As we explained in Chapter 2, the post-Soviet countries strove to follow the International Monetary Fund's dictum of getting the macroeconomic balances right. The underlying notion is that getting the macroeconomic balances right will lead, automatically, to profitable investment, risk-taking, hard work, and rising output.

Individual incentives are not woven into the fabric of macroeconomic balances. In the world of macroeconomic balances, high tax rates that achieve fiscal balance can be seen as desirable. Low tax rates that might encourage entrepreneurship, but which result in fiscal deficits, are often frowned upon.

Israel is obsessed with macroeconomic balances. Its economists and central bank governors are regarded as among the world's most distinguished macro-economists. Despite billions of dollars in foreign aid and the arrival of one million immigrants from the former Soviet Union since 1991, growth has slowed. Even as Israeli policy makers strive to achieve balance across the macroeconomic spectrum, the country is deep in fiscal deficit, high inflation, rising unemployment, a depreciating currency, and an absence of entrepreneurship. It is barely noticed that Israel has the highest individual tax rates and tax burden among all OECD countries. Pursuing macroeconomic balance has produced neither balance nor growth.

Russian policy makers emulate Israel in their effort to achieve macroeconomic balance. Russian government officials attribute low and slowing growth to high inflation and low investment. High inflation is presumed to result in real appreciation of the ruble, which is said to damage the internal and external competitiveness of Russian industry. (See "What Real Appreciation of the Ruble?" "Can More Liberal Subsidies Spur Growth and Reduce Inflation?" "The Dutch Disease: Peter the Great's Real Legacy?" "Appreciating Ruble Appreciation," "Too Many Dollars?")

Reliance on exports (in which Russia enjoys some comparative advantage) is seen to be a detriment to growth. Russian officials say that labor productivity is stagnant due to inefficient old industry, and that new investment is required to modernize the economy. A primary production economy based on natural resources is regarded as primitive and incapable of sustained growth (even though high world oil prices have been the principal engine of growth in the past few years). Russian officials want the country to develop a modern, Western-style industrial structure as the means to achieve sustained GDP growth.
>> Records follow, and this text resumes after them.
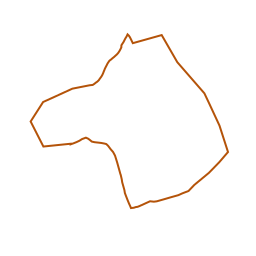 the district of Belle Vue, Gros Islet, Saint Lucia, rotated 243°
{"feature_id": "8701671B15632424418996", "entity_name": "Belle Vue", "entity_type": "district", "adm_level": 2, "iso_a3": "LCA", "parent_name": "Saint Lucia", "parent_adm1": "Gros Islet", "projection": "natural_earth1", "projection_center": [-60.943, 14.085], "detail": "fine", "context": "isolated", "style": "outline", "palette": "amber", "viewbox_px": 256, "rotation_deg": 243, "n_neighbors": 0, "source": "geoboundaries", "source_scale": "gbopen_adm2", "svg_char_len": 1464}
<svg xmlns="http://www.w3.org/2000/svg" viewBox="0 0 256 256"><g transform="rotate(243 128 128)"><path d="M113.6,211.5L124.2,211.8L164.3,201.8L195.5,200.2L201.4,170.8L205.0,170.9L206.7,170.9L208.1,170.9L209.6,170.7L209.9,170.7L211.6,170.1L210.2,168.3L209.0,166.3L207.7,164.5L206.6,163.0L205.6,161.2L204.7,159.7L203.7,159.1L202.9,158.7L201.6,157.0L200.5,155.4L199.4,153.5L198.6,151.5L198.1,149.6L197.6,147.8L197.2,145.8L196.7,143.9L196.5,142.5L196.1,141.4L195.5,140.4L194.8,139.1L193.6,137.5L192.4,135.8L191.3,134.3L190.3,133.2L189.3,132.0L188.2,130.8L187.0,129.3L185.9,127.6L185.2,126.2L184.5,124.8L183.9,123.8L183.5,122.6L183.2,121.5L183.1,120.4L182.9,119.4L182.6,117.9L182.4,116.1L183.5,113.2L188.3,96.3L189.1,77.2L189.7,64.2L178.0,44.2L176.3,44.2L163.1,44.2L149.9,44.2L140.0,69.8L139.5,69.5L139.1,72.5L138.8,75.8L138.7,79.0L139.0,82.0L138.5,86.1L136.5,87.7L134.6,88.6L132.3,89.6L130.5,91.8L128.4,95.0L126.8,97.4L124.7,100.1L123.5,101.4L121.1,102.2L117.0,102.9L113.4,103.8L109.3,103.9L102.2,102.7L92.3,100.7L90.4,100.3L89.9,100.3L88.2,99.9L85.0,99.1L82.3,98.2L77.8,97.3L74.3,96.6L71.5,95.7L67.9,95.3L63.9,94.9L60.3,94.6L57.4,94.5L55.3,94.3L54.3,97.0L54.0,99.1L53.4,100.8L53.3,102.2L53.2,102.7L53.2,104.3L53.1,104.9L52.9,110.2L52.7,114.4L50.6,117.6L49.6,120.4L48.2,127.5L46.8,134.9L45.3,142.4L45.1,146.7L44.7,150.6L44.6,151.2L44.4,153.3L47.2,161.3L51.3,179.7L56.1,193.8L61.2,206.2L88.6,210.6L113.6,211.5Z" fill="none" stroke="#b45309" stroke-width="2"/></g></svg>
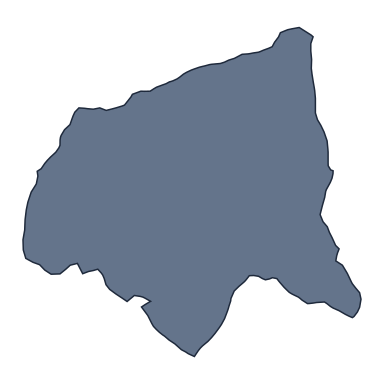 outline of Kitutu Chache North, Nyanza, Kenya
{"feature_id": "3690345B89017750364899", "entity_name": "Kitutu Chache North", "entity_type": "district", "adm_level": 2, "iso_a3": "KEN", "parent_name": "Kenya", "parent_adm1": "Nyanza", "projection": "robinson", "projection_center": [34.826, -0.564], "detail": "fine", "context": "isolated", "style": "filled", "palette": "slate", "viewbox_px": 384, "rotation_deg": 0, "n_neighbors": 0, "source": "geoboundaries", "source_scale": "gbopen_adm2", "svg_char_len": 2754}
<svg xmlns="http://www.w3.org/2000/svg" viewBox="0 0 384 384"><path d="M131.0,96.9L124.5,105.1L122.2,106.0L116.6,107.7L114.8,108.2L111.8,109.0L106.2,110.4L99.8,107.9L93.3,109.2L87.6,108.7L84.7,108.3L78.9,107.9L74.8,112.2L73.1,115.9L72.0,118.9L70.0,124.6L64.6,129.6L61.2,135.3L60.5,137.2L60.1,139.8L60.0,145.3L58.9,147.8L55.8,152.2L50.7,156.9L47.5,160.2L44.8,163.4L41.2,168.7L37.2,171.3L37.9,176.1L36.3,184.0L31.2,192.1L27.9,202.1L26.3,209.8L25.1,219.7L24.7,230.0L23.0,239.7L23.3,250.0L25.8,258.4L33.0,262.3L39.6,264.7L44.8,270.1L51.1,274.2L60.0,273.9L65.8,269.2L70.2,265.2L77.4,263.4L82.7,273.7L88.5,271.5L93.4,270.5L97.8,269.2L101.1,272.8L102.7,275.0L104.2,278.5L106.0,284.7L109.7,289.4L115.8,293.9L122.3,298.2L127.1,301.5L134.3,295.5L140.3,296.4L142.9,297.1L144.9,298.1L150.6,301.3L145.4,304.4L141.5,307.0L147.8,315.5L151.8,323.5L153.5,326.4L156.3,329.4L159.4,332.3L162.8,335.0L164.5,336.1L168.9,339.9L174.9,343.9L181.4,349.7L185.6,351.9L188.3,353.7L194.4,356.5L195.7,354.5L198.4,350.5L200.4,348.0L202.5,345.9L208.0,341.3L211.7,337.4L215.1,333.3L219.1,327.9L221.4,324.5L224.6,318.6L227.3,311.5L228.3,308.6L229.1,305.7L230.7,300.9L230.9,298.6L234.2,291.0L239.0,286.3L242.9,283.0L244.6,281.5L246.1,279.8L249.3,275.7L253.7,275.5L258.6,276.3L262.5,278.6L265.4,279.8L269.6,278.9L272.4,277.7L276.9,278.6L278.7,281.0L280.2,282.8L284.0,287.2L286.2,289.4L289.2,292.3L291.8,293.9L294.0,295.0L298.4,297.1L300.1,298.4L301.9,300.0L307.5,303.6L309.4,303.5L313.6,303.0L316.6,302.5L324.5,302.0L327.2,303.8L330.4,306.4L333.2,308.1L339.1,310.7L345.3,314.3L348.9,316.1L352.4,317.6L354.0,316.5L357.4,312.0L359.6,307.3L361.0,299.2L359.6,292.7L355.8,288.2L352.3,283.7L351.4,282.0L347.3,273.4L342.4,265.2L335.8,260.9L336.7,255.8L337.6,252.7L339.1,248.9L335.6,245.4L332.2,237.9L329.4,232.4L327.3,226.8L323.0,221.7L320.1,214.6L322.4,205.5L324.7,197.4L325.7,191.4L326.4,189.5L328.6,185.5L330.3,182.4L332.0,178.3L333.0,173.7L333.1,170.8L330.7,169.9L328.2,165.8L328.1,162.9L328.1,156.1L328.1,152.2L327.9,149.3L327.1,140.9L324.0,131.9L320.8,125.3L317.5,119.8L315.4,113.0L315.4,105.9L315.4,98.3L314.7,90.6L314.3,88.0L313.2,81.7L312.7,78.5L312.0,74.1L311.3,68.3L311.6,59.5L310.8,51.0L310.8,43.6L313.1,36.8L311.2,35.1L307.1,32.5L299.2,27.5L292.0,28.8L287.8,29.7L285.0,30.8L280.4,32.7L278.5,37.0L274.6,42.2L272.2,46.7L268.6,48.3L263.4,50.2L260.4,51.5L258.5,52.2L253.0,53.0L250.6,53.5L248.1,53.9L242.1,54.3L237.0,57.0L234.3,58.4L228.8,60.1L224.4,62.2L220.3,63.5L215.8,63.9L211.4,64.3L209.6,64.6L204.4,66.0L202.6,66.4L199.4,67.2L194.5,68.9L191.5,70.0L186.6,72.3L183.5,74.1L179.6,77.2L177.1,78.9L173.0,80.8L171.2,81.4L169.4,81.9L166.1,83.7L162.7,84.9L156.5,87.2L153.8,88.8L150.1,91.2L144.3,91.3L140.8,91.2L132.4,94.3L131.0,96.9Z" fill="#64748b" stroke="#1e293b" stroke-width="1.5"/></svg>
We argued in an article posted to this web site (see "How Much Growth is Normal? In Russia? Elsewhere?") that increasing the share of private income in GDP is the quickest path to higher growth. This requires breaking down the network of enterprise socialism, which thrives on the issue of receivables and subsequent arrears, that continues to dominate the Russian economy. Achieving balance across the full spectrum of macroeconomic indicators has little or no effect on breaking up the network, which transforms private income into common income. So long as the network enjoys its subsidy and self-subsidy powers, Russia will be hard pressed to turn in sustained high growth.